#### WORK INSTRUCTIONS
Search the data for the string "αγοράς" and copy each line where it turns up.

Saved data entries
╭──

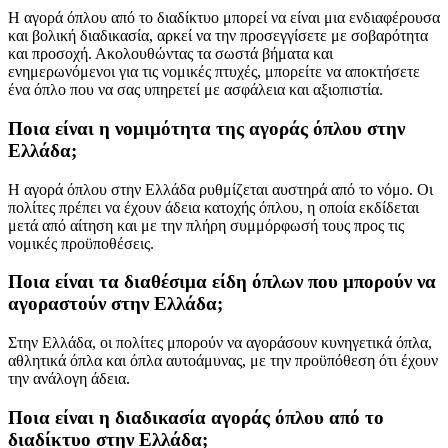
Η αγορά όπλου από το διαδίκτυο μπορεί να είναι μια ενδιαφέρουσα
και βολική διαδικασία, αρκεί να την προσεγγίσετε με σοβαρότητα
και προσοχή. Ακολουθώντας τα σωστά βήματα και
ενημερωνόμενοι για τις νομικές πτυχές, μπορείτε να αποκτήσετε
ένα όπλο που να σας υπηρετεί με ασφάλεια και αξιοπιστία.
Ποια είναι η νομιμότητα της αγοράς όπλου στην
Ελλάδα;
Η αγορά όπλου στην Ελλάδα ρυθμίζεται αυστηρά από το νόμο. Οι
πολίτες πρέπει να έχουν άδεια κατοχής όπλου, η οποία εκδίδεται
μετά από αίτηση και με την πλήρη συμμόρφωσή τους προς τις
νομικές προϋποθέσεις.
Ποια είναι τα διαθέσιμα είδη όπλων που μπορούν να
αγοραστούν στην Ελλάδα;
Στην Ελλάδα, οι πολίτες μπορούν να αγοράσουν κυνηγετικά όπλα,
αθλητικά όπλα και όπλα αυτοάμυνας, με την προϋπόθεση ότι έχουν
την ανάλογη άδεια.
Ποια είναι η διαδικασία αγοράς όπλου από το
διαδίκτυο στην Ελλάδα;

╰──

#### SOLUTION
Ποια είναι η νομιμότητα της αγοράς όπλου στην
Ποια είναι η διαδικασία αγοράς όπλου από το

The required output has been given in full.